La dette publique est peu élevée (34% du PIB fin 2022 contre près de 60% pour les pays également notés B, selon Fitch Ratings) mais des problèmes demeurent, comme le poids du service de la dette et la dévaluation de la devise, la naira. Le déficit budgétaire et la détérioration du coût de financement de la dette sont les principales raisons de la rétrogradation de Moody’s. Les intérêts pourraient absorber la moitié des recettes de l’Etat à moyen terme contre 35% actuellement. Le financement du pays repose aujourd’hui sur ses banques locales, dont le poids est faible, et sur la banque centrale. «Les options de financement du gouvernement restent limitées et dépendent du financement de la banque centrale, relèvent les analystes de Moody’s. En outre, le manque d’accès du gouvernement aux sources de financement externes ajoute à la pression de la baisse de la production pétrolière et des sorties de capitaux, érodant ainsi davantage la profil de crédit dans le temps.»

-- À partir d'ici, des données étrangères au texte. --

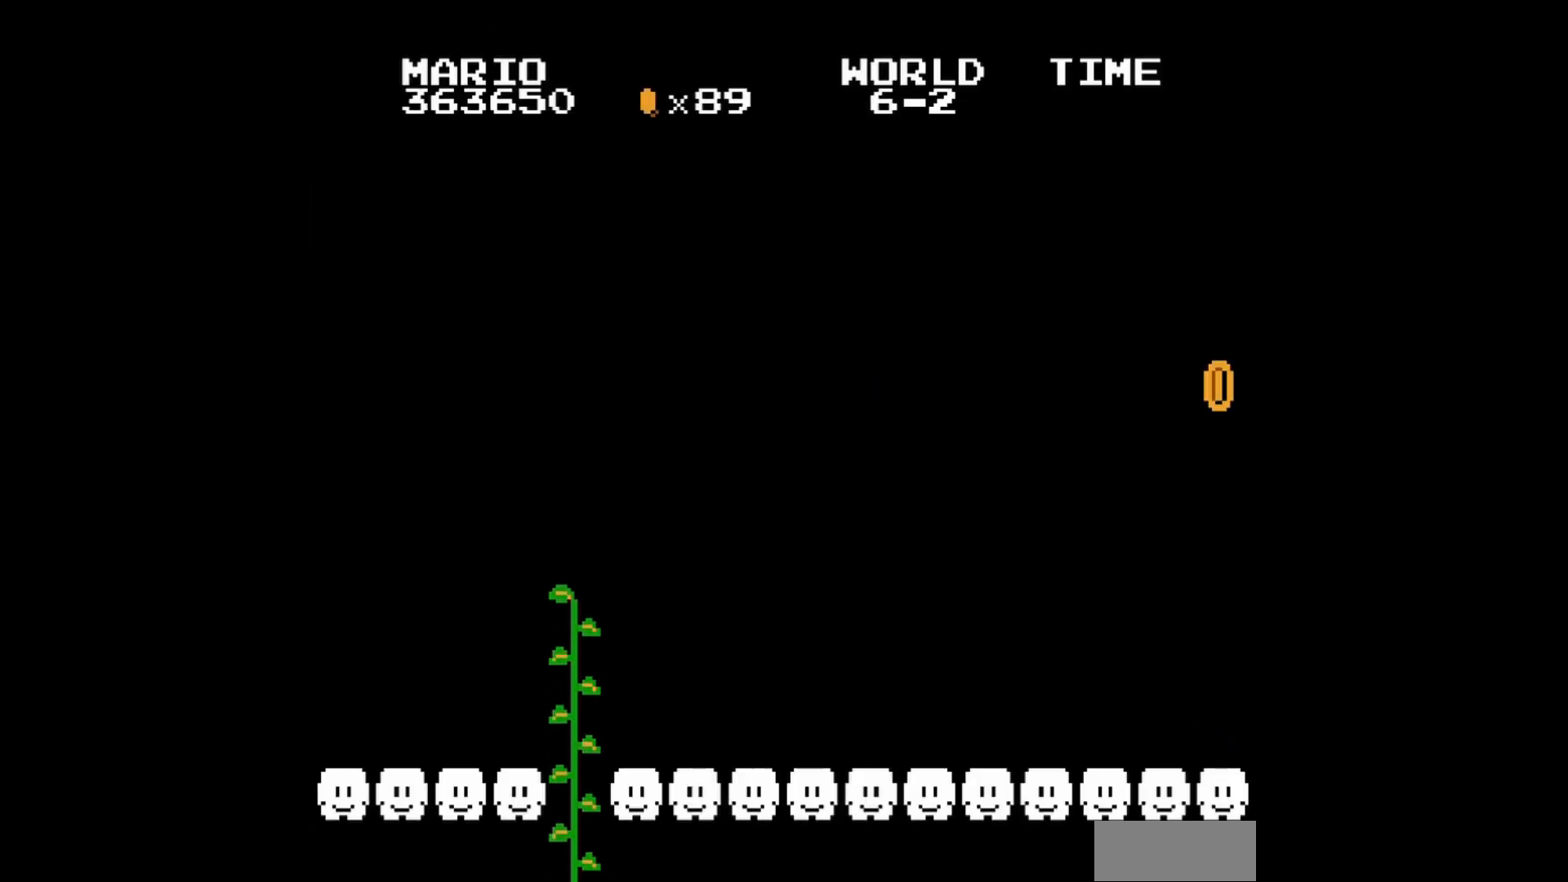
{"buttons": ["B", "DPAD_UP"], "events": []}
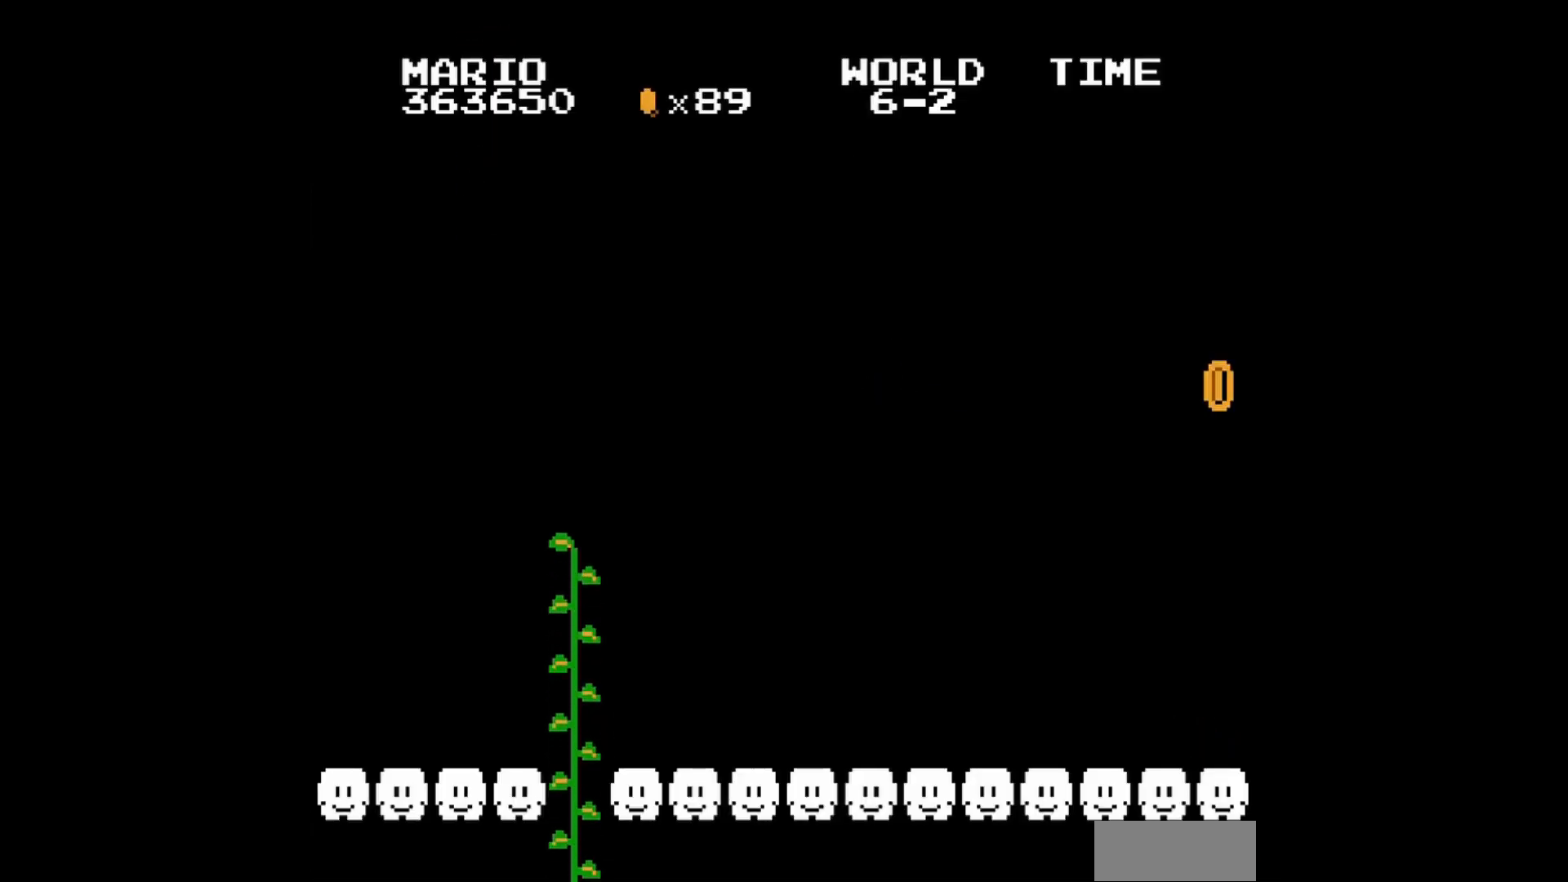
{"buttons": ["B", "DPAD_UP"], "events": []}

Cette situation difficile est encore compliquée par une forte inflation, de plus de 20% en raison principalement de la hausse de 23% des prix alimentaires l’an dernier (40% de la population ne peut se nourrir convenablement, selon le FMI), qui a contraint la banque centrale à un tour de vis massif (600 pb depuis un an, avec des taux directeurs les plus élevés du monde émergent à 17,5%), pesant potentiellement sur la croissance et les coûts de financement. L’inflation est aussi en partie alimentée par la hausse des prix des produits pétroliers raffinés. Le pays n’ayant pas de capacité de raffinage, il doit les importer. Le Nigeria doit puiser dans ses réserves de changes (-3 milliards de dollars en 2022 à 37 milliards, soit 7 mois d’importations) qui diminuent alors que les capitaux étrangers fuient. L’important écart entre le cours officiel de la naira et les cours sur le marché noir a en outre un impact sur la liquidité en devise, notamment pour les banques.
«En l’absence de réformes significatives visant à réduire les subventions aux carburants et à lutter contre les vols de pétrole et le vandalisme sur les oléoducs, les finances publiques risquent de se dégrader davantage et le recours à l’emprunt sera inévitable», observe Ayathassen Bensaid pour qui la soutenabilité de la dette s’en trouve compromise, surtout dans un contexte de resserrement des conditions de financement internationale. Pour l’heure, les agences de notation, Moody’s comme Fitch, jugent le risque de défaut et de restructuration faible à court terme.